Ad spending in major U.S. media will continue to grow in 2003, according to separate forecasts released Monday by Universal McCann, Zenith Optimedia and Jack Myers Report.
In publishing its latest projections for 2003 and 2004 in its Monday daily-fax edition, Jack Myers Report forecast that ad spending across 12 major media categories will grow 2.8 percent next year and 4.1 percent in 2004.
Coming off robust upfront and scatter markets, the broadcast-TV networks' ad sales next year should grow 5 percent to nearly $16.8 billion and spot TV by 3 percent to $21 billion, according to Myers, while cable networks should jump 8 percent to $13.5 billion and local/regional spot cable 15 percent to $4.7 billion.

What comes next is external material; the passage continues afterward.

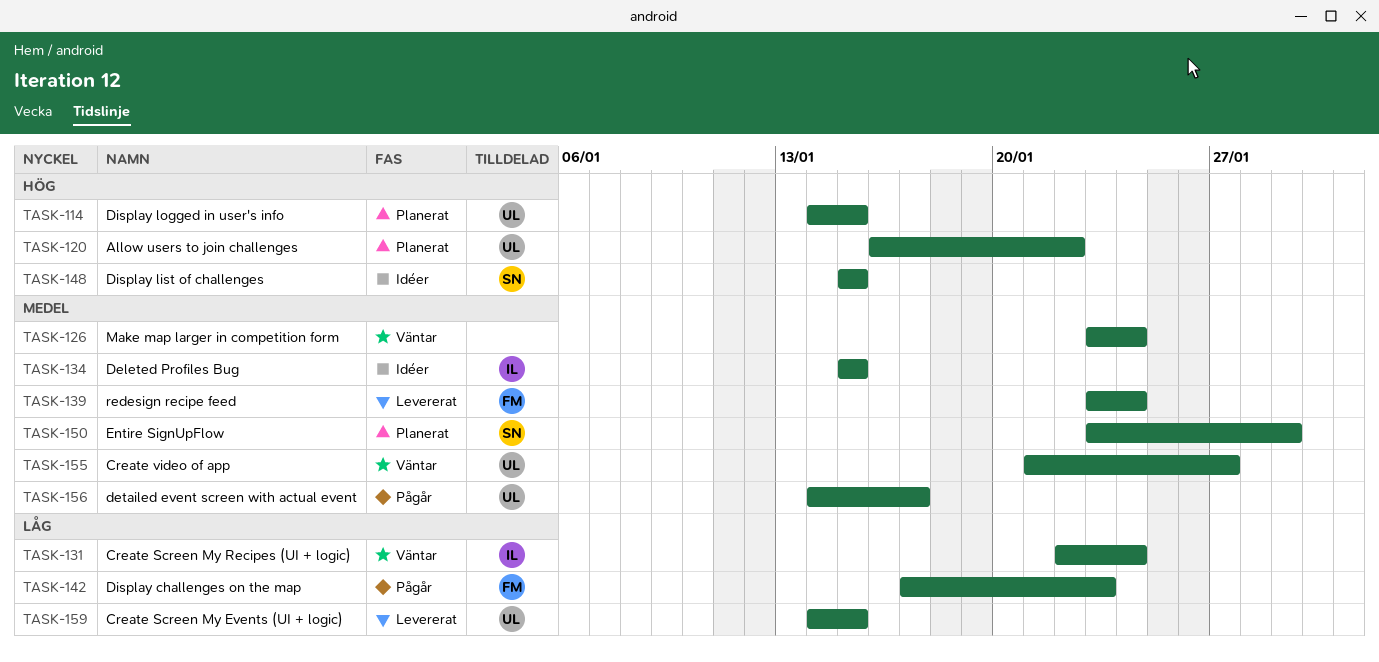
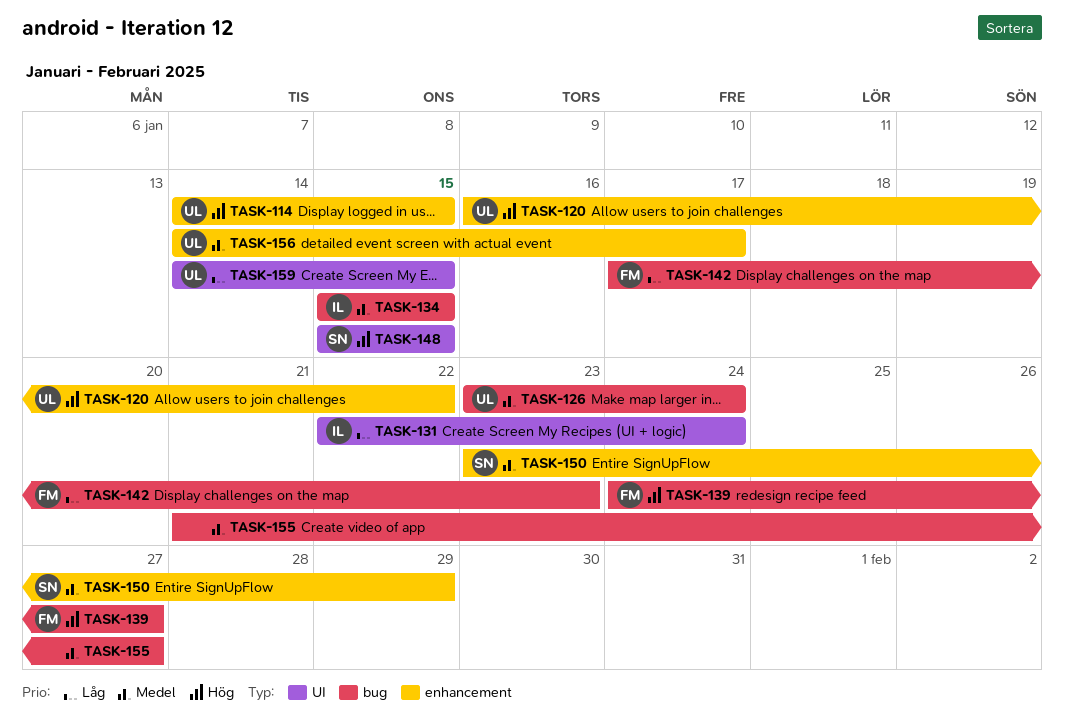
TASK-126, owner: none -> UL
TASK-139, priority: Medel -> Hög
TASK-139, start: Jan 23 -> Jan 24
TASK-139, due: Jan 24 -> Jan 27
TASK-155, owner: UL -> none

One key reason behind advertisers' increased ad budgets, Myers said, is that "marketers are now very reluctant to decrease ad-spending levels for fear of losing market share."

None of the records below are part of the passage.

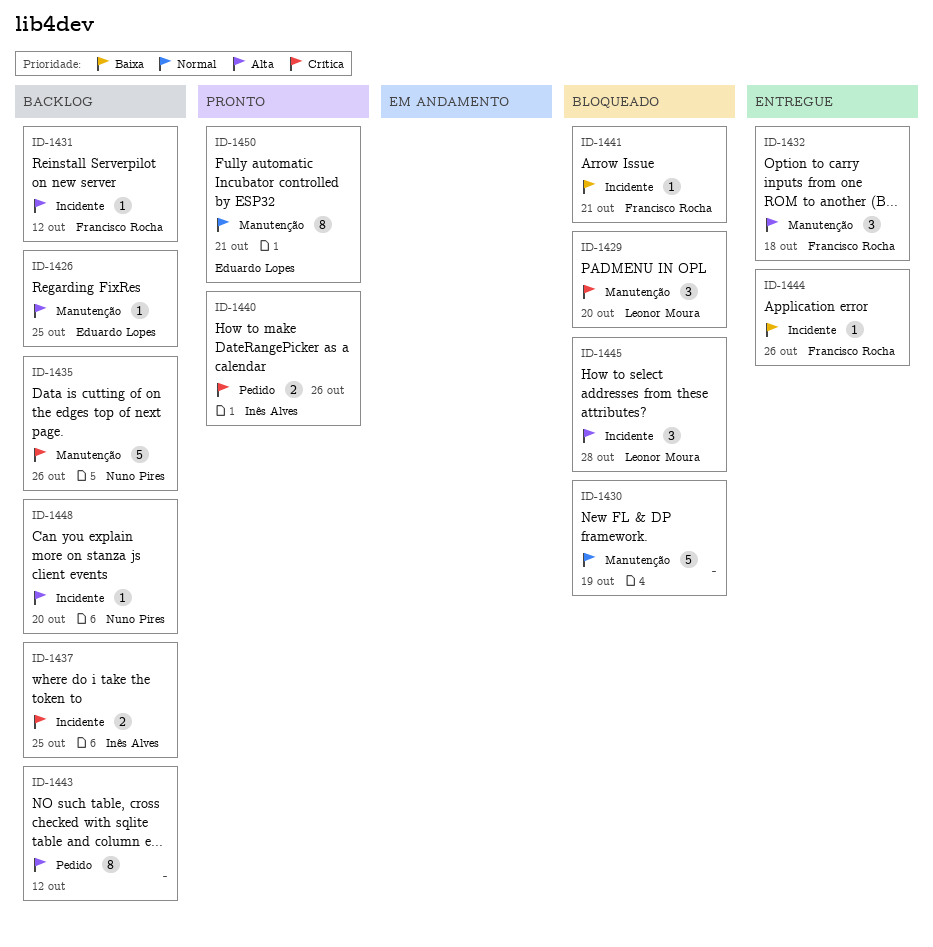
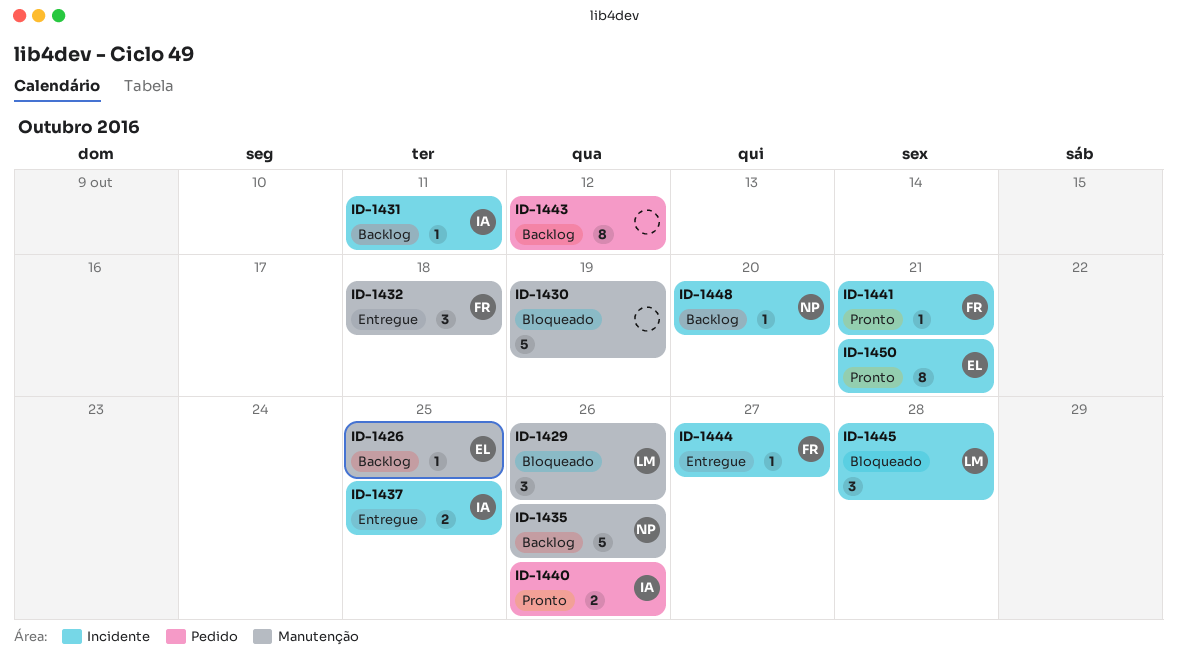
ID-1429, due: Oct 20 -> Oct 26
ID-1431, owner: Francisco Rocha -> Inês Alves
ID-1431, due: Oct 12 -> Oct 11
ID-1437, status: Backlog -> Entregue
ID-1441, status: Bloqueado -> Pronto
ID-1444, due: Oct 26 -> Oct 27
ID-1450, label: Manutenção -> Incidente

Meanwhile, the McCann and Zenith projections were announced during the morning session of UBS Warburg LLC's annual "Media Week Conference" in Manhattan.

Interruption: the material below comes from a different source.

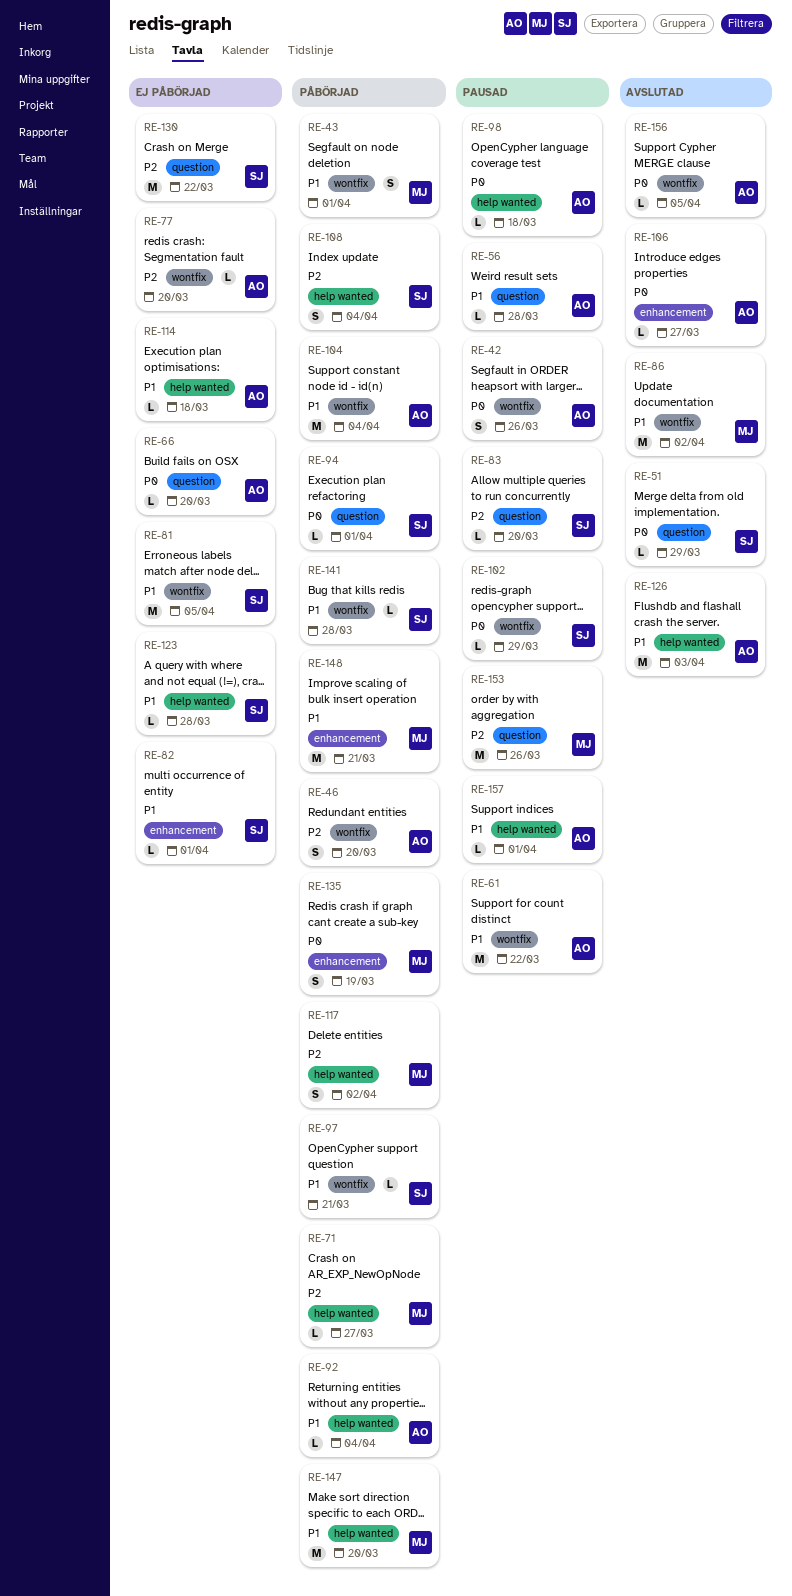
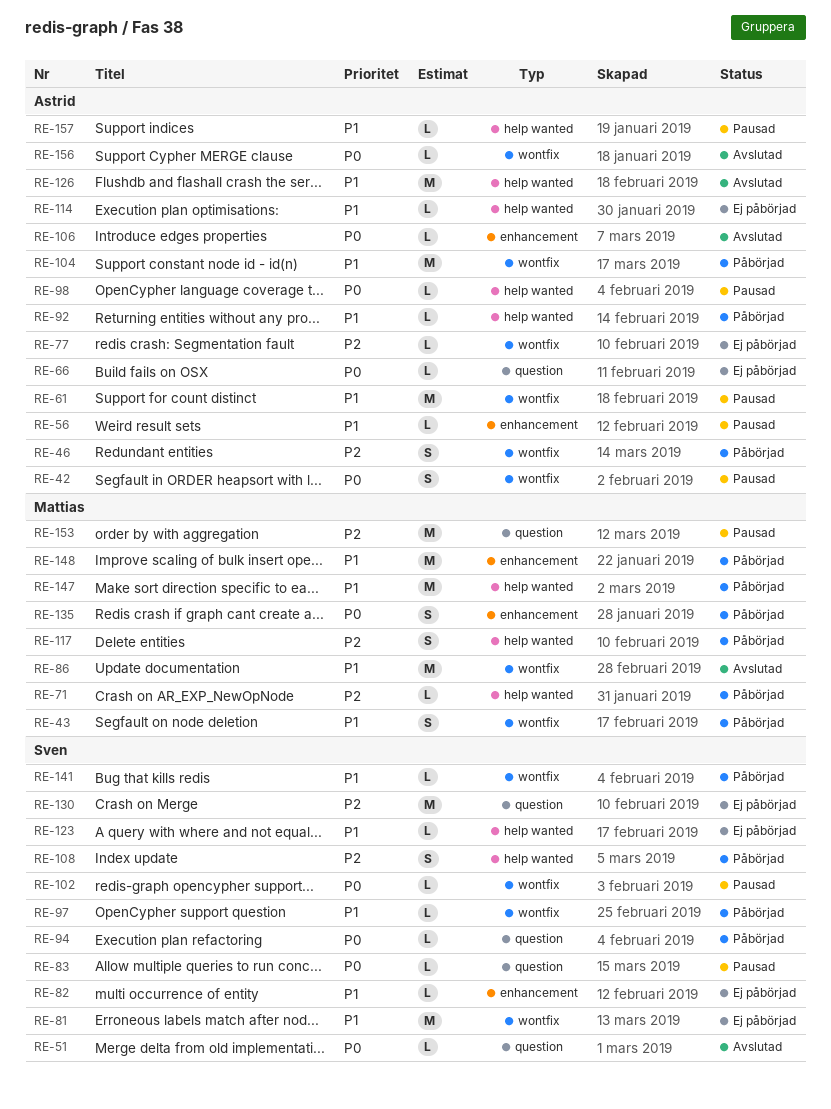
RE-56, label: question -> enhancement
RE-83, priority: P2 -> P0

Senior vice president and director of forecasting Robert Coen of Interpublic Group of Cos.' Universal McCann told his UBS audience U.S. ad spending next year will show a 5 percent uptick to $249.3 billion, with national media gaining 5.3 percent and local media 4.5 percent.
He attributed that ad recovery to more major marketers increasing their ad budgets and putting delayed new-product launches back on their schedules and, on the local front, to an improvement in classified advertising.
Zenith Optimedia CEO John Perriss, taking a more global approach, said worldwide ad spending will grow $9 billion to nearly $320.7 billion next year, with U.S. TV ad spending "setting the pace." In the United States alone, he said, ad spending will increase $2.6 billion to just over $146 billion.
In 2004, U.S. ad expenditures will soar even higher, up $5.3 billion to almost $152.4 billion, according to Zenith Optimedia.
U.S. advertising enjoyed "a banner year" in 2002, with Zenith Optimedia pointing in particular to $1 billion behind congressional-election campaigns alone.